--- Exercise directions ---
Where the line containing "r beim Thüringer" appears, begin retyping; continue exactly through the final line of the data. Omit every picture.

═══ Records ═══

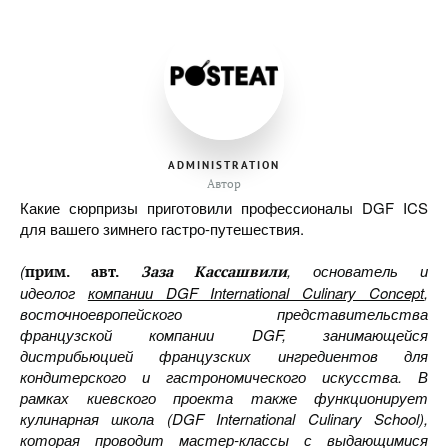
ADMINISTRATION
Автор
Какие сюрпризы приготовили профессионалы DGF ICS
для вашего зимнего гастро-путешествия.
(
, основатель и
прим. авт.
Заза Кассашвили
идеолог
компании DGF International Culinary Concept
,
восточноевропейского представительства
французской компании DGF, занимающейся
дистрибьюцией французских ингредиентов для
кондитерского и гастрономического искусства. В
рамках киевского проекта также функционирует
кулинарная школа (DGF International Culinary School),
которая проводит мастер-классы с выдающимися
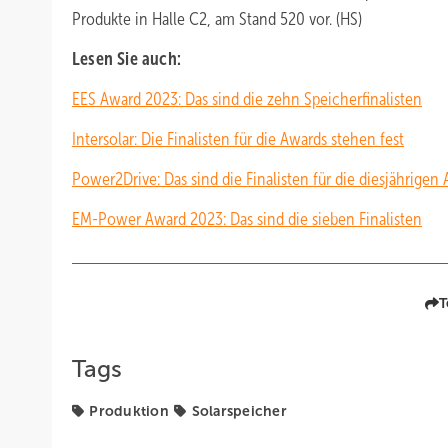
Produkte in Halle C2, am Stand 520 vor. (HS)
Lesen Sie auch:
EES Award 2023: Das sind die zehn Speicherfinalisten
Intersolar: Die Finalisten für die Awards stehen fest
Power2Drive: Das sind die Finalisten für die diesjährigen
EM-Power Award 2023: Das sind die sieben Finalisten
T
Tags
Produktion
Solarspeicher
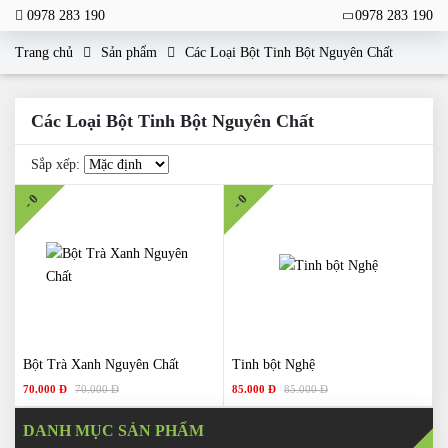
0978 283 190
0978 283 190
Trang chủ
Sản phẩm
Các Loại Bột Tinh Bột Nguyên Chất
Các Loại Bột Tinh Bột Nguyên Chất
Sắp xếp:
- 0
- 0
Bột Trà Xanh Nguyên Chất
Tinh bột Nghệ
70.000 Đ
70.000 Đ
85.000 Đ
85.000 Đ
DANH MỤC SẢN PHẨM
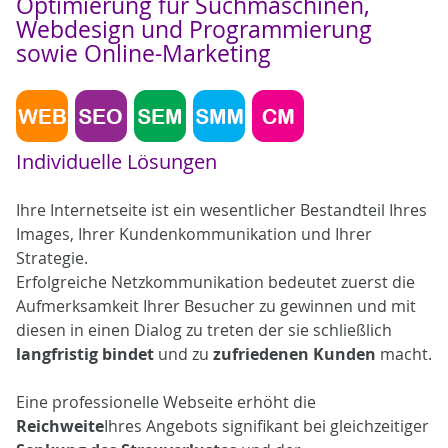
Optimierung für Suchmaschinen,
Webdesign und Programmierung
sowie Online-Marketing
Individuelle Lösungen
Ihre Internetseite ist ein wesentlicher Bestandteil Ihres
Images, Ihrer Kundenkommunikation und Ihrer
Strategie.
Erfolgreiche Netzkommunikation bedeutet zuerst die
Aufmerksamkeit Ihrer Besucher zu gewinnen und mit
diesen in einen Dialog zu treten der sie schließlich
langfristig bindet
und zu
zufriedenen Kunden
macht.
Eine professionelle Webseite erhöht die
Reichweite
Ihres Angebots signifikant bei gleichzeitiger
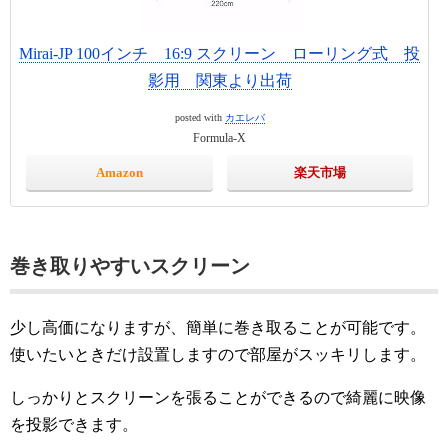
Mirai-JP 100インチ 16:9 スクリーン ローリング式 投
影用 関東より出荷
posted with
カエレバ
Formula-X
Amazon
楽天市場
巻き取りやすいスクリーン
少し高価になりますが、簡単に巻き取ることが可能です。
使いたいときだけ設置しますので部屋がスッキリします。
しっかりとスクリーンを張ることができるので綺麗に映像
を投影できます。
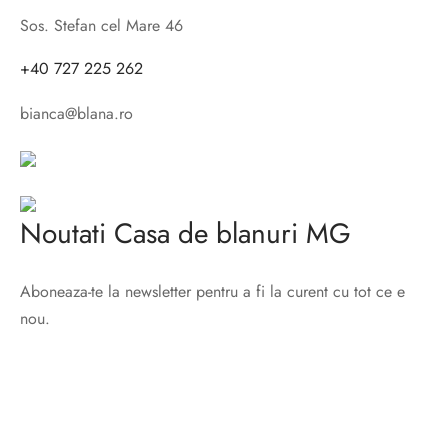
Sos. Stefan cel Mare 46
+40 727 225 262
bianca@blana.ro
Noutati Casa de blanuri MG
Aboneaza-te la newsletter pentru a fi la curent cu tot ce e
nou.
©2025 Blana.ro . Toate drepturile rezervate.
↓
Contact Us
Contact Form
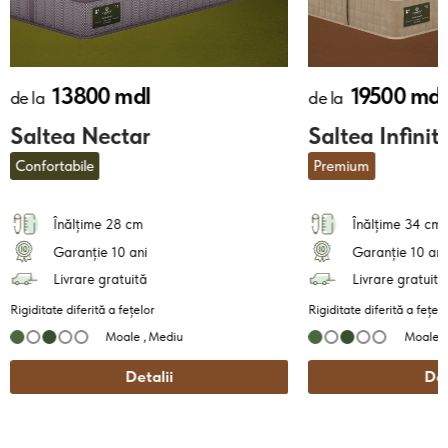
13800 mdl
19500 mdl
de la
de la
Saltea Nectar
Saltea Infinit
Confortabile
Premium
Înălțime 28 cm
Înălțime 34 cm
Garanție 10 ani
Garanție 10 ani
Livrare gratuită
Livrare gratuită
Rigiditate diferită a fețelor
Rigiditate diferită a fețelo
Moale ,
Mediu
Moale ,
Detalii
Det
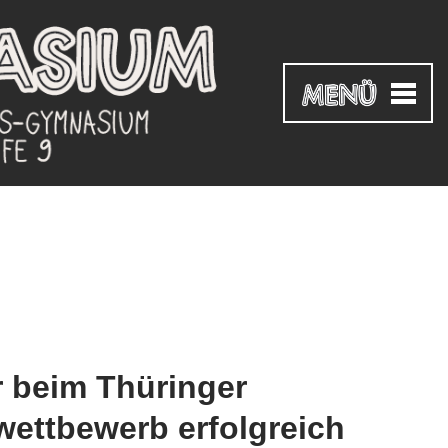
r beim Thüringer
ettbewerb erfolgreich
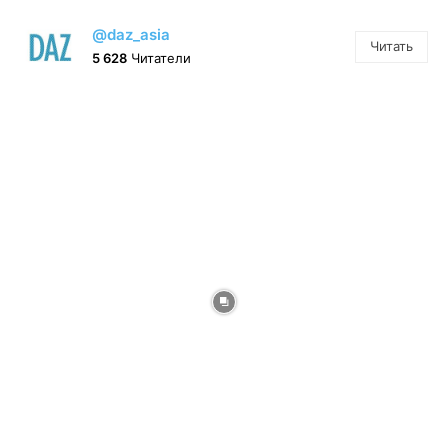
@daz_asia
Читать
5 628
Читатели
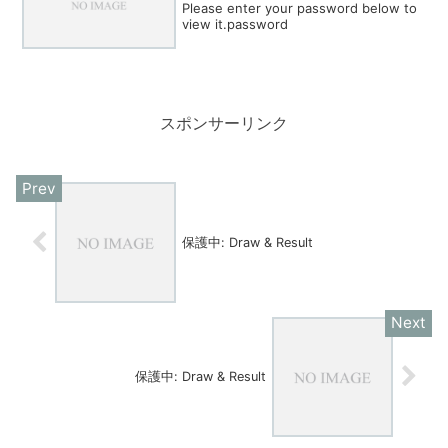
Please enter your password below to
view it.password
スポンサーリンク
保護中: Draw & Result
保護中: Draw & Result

═══

--- Exercise result ---
r beim Thüringer
ettbewerb erfolgreich
@daz_asia
Читать
5 628
Читатели
Please enter your password below to
view it.password
スポンサーリンク
保護中: Draw & Result
保護中: Draw & Result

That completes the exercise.